Task to complete: Turn the stretch of lines below, from the line containing "order: Anura" through the line containing "scientific name: Zenaida macroura", both included, into a numbered list with any blank lines omitted. Leave every other line out.

Entries supplied:
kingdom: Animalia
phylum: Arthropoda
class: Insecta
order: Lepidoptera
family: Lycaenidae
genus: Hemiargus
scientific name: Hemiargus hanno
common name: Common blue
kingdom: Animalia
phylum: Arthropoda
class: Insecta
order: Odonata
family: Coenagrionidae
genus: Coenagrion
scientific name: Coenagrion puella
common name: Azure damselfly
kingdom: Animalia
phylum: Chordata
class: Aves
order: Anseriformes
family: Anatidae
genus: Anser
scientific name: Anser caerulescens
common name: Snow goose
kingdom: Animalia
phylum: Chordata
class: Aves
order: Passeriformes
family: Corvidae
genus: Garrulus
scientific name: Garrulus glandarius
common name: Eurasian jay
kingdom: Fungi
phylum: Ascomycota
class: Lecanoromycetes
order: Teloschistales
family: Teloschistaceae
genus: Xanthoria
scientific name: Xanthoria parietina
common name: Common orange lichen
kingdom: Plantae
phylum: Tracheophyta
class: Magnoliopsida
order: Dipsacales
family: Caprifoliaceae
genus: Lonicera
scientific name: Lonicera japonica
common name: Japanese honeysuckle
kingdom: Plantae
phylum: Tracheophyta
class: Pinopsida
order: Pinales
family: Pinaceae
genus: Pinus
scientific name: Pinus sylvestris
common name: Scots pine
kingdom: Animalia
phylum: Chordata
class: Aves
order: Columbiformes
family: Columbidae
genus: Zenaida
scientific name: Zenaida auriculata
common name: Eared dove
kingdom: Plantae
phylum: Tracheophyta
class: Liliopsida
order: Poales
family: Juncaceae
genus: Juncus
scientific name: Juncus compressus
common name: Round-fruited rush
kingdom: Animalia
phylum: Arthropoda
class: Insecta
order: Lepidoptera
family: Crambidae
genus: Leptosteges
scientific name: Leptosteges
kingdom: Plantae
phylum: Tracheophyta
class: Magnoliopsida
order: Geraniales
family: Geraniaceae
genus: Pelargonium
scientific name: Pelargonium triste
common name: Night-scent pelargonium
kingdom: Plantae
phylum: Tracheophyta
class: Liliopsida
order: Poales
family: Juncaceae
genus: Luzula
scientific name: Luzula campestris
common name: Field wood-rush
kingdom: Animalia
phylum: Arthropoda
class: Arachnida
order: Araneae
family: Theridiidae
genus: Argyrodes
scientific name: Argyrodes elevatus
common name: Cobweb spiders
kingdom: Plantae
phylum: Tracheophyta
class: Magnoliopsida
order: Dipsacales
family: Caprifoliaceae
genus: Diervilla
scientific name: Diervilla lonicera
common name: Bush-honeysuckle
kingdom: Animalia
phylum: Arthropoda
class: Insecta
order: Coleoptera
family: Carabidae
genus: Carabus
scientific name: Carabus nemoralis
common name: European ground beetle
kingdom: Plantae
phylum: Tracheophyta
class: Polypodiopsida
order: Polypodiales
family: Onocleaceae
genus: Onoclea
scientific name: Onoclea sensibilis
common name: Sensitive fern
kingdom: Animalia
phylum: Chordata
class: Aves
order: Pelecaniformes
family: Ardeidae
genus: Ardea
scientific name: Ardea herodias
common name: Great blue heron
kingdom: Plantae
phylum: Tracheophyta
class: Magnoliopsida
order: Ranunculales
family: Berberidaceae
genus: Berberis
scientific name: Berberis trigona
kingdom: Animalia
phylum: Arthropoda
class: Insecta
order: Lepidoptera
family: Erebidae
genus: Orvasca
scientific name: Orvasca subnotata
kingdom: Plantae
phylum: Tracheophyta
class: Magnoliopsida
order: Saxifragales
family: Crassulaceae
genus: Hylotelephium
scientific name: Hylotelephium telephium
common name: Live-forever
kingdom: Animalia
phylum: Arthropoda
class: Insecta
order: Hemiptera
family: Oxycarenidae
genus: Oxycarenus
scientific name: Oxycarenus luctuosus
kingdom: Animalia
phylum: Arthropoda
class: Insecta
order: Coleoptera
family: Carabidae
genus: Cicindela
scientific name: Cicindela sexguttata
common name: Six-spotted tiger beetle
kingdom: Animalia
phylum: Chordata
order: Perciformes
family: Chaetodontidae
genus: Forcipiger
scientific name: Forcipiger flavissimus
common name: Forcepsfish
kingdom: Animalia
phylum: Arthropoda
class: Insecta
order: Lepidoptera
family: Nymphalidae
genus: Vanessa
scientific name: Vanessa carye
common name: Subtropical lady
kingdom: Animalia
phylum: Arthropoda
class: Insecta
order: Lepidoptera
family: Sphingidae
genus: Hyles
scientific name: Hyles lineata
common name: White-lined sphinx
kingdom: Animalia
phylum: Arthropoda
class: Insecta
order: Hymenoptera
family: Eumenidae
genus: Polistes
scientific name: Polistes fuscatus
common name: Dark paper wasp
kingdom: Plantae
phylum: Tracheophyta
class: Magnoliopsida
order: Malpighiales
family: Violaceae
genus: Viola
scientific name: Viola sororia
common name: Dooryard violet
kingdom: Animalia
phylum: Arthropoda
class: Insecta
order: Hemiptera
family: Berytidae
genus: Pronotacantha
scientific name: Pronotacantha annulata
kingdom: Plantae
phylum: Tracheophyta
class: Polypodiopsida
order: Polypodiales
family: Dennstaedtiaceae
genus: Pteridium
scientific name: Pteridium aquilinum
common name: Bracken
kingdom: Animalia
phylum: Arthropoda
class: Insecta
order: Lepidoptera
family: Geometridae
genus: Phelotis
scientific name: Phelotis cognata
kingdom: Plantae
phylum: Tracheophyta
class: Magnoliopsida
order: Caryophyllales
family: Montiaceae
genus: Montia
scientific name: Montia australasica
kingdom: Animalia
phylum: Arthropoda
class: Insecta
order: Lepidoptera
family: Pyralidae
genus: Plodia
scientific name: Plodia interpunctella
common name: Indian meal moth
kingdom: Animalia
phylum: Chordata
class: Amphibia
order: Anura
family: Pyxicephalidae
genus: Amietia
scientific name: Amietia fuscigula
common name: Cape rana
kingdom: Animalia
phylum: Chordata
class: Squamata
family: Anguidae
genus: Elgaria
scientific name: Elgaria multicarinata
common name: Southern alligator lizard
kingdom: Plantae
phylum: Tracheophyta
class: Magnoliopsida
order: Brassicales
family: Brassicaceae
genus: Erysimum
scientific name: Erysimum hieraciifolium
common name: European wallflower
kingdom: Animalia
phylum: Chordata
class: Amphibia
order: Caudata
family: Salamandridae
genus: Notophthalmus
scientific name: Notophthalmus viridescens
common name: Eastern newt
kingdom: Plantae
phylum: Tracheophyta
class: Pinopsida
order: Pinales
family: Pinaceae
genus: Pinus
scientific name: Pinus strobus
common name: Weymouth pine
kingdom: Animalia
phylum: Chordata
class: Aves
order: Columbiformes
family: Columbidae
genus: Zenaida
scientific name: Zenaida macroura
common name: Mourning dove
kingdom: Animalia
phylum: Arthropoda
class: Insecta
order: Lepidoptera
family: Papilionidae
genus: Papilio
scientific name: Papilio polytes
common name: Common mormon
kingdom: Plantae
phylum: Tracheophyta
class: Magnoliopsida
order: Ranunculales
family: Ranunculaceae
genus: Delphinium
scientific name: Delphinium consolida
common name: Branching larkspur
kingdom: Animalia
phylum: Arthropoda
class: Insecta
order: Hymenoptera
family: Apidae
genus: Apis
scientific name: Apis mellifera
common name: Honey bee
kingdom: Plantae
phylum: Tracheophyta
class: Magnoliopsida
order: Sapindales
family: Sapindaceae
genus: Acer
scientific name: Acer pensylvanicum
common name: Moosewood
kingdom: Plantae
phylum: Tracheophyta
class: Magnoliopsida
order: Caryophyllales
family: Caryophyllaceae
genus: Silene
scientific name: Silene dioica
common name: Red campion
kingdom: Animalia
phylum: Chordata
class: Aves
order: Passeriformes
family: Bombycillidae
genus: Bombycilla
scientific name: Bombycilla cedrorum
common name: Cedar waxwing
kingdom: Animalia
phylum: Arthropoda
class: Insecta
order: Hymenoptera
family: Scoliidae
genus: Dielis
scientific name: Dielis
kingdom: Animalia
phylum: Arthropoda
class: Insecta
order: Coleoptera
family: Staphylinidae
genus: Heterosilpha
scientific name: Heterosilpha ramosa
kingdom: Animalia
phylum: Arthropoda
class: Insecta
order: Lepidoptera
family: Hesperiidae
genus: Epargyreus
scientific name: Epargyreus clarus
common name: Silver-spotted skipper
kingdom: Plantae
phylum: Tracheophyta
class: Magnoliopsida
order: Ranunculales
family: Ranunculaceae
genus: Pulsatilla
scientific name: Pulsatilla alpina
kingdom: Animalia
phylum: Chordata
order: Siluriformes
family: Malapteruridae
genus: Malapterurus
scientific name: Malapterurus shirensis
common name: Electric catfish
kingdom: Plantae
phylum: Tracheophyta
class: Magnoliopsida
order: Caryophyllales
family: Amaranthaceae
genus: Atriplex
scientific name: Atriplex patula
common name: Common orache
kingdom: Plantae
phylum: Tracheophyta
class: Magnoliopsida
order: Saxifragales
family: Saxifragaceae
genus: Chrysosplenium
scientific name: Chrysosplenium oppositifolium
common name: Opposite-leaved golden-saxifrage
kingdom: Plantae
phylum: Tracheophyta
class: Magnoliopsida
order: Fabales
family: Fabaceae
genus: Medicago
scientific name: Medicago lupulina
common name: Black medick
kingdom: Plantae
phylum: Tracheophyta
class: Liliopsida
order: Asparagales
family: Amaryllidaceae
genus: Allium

The response:
1. order: Anura
2. family: Pyxicephalidae
3. genus: Amietia
4. scientific name: Amietia fuscigula
5. common name: Cape rana
6. kingdom: Animalia
7. phylum: Chordata
8. class: Squamata
9. family: Anguidae
10. genus: Elgaria
11. scientific name: Elgaria multicarinata
12. common name: Southern alligator lizard
13. kingdom: Plantae
14. phylum: Tracheophyta
15. class: Magnoliopsida
16. order: Brassicales
17. family: Brassicaceae
18. genus: Erysimum
19. scientific name: Erysimum hieraciifolium
20. common name: European wallflower
21. kingdom: Animalia
22. phylum: Chordata
23. class: Amphibia
24. order: Caudata
25. family: Salamandridae
26. genus: Notophthalmus
27. scientific name: Notophthalmus viridescens
28. common name: Eastern newt
29. kingdom: Plantae
30. phylum: Tracheophyta
31. class: Pinopsida
32. order: Pinales
33. family: Pinaceae
34. genus: Pinus
35. scientific name: Pinus strobus
36. common name: Weymouth pine
37. kingdom: Animalia
38. phylum: Chordata
39. class: Aves
40. order: Columbiformes
41. family: Columbidae
42. genus: Zenaida
43. scientific name: Zenaida macroura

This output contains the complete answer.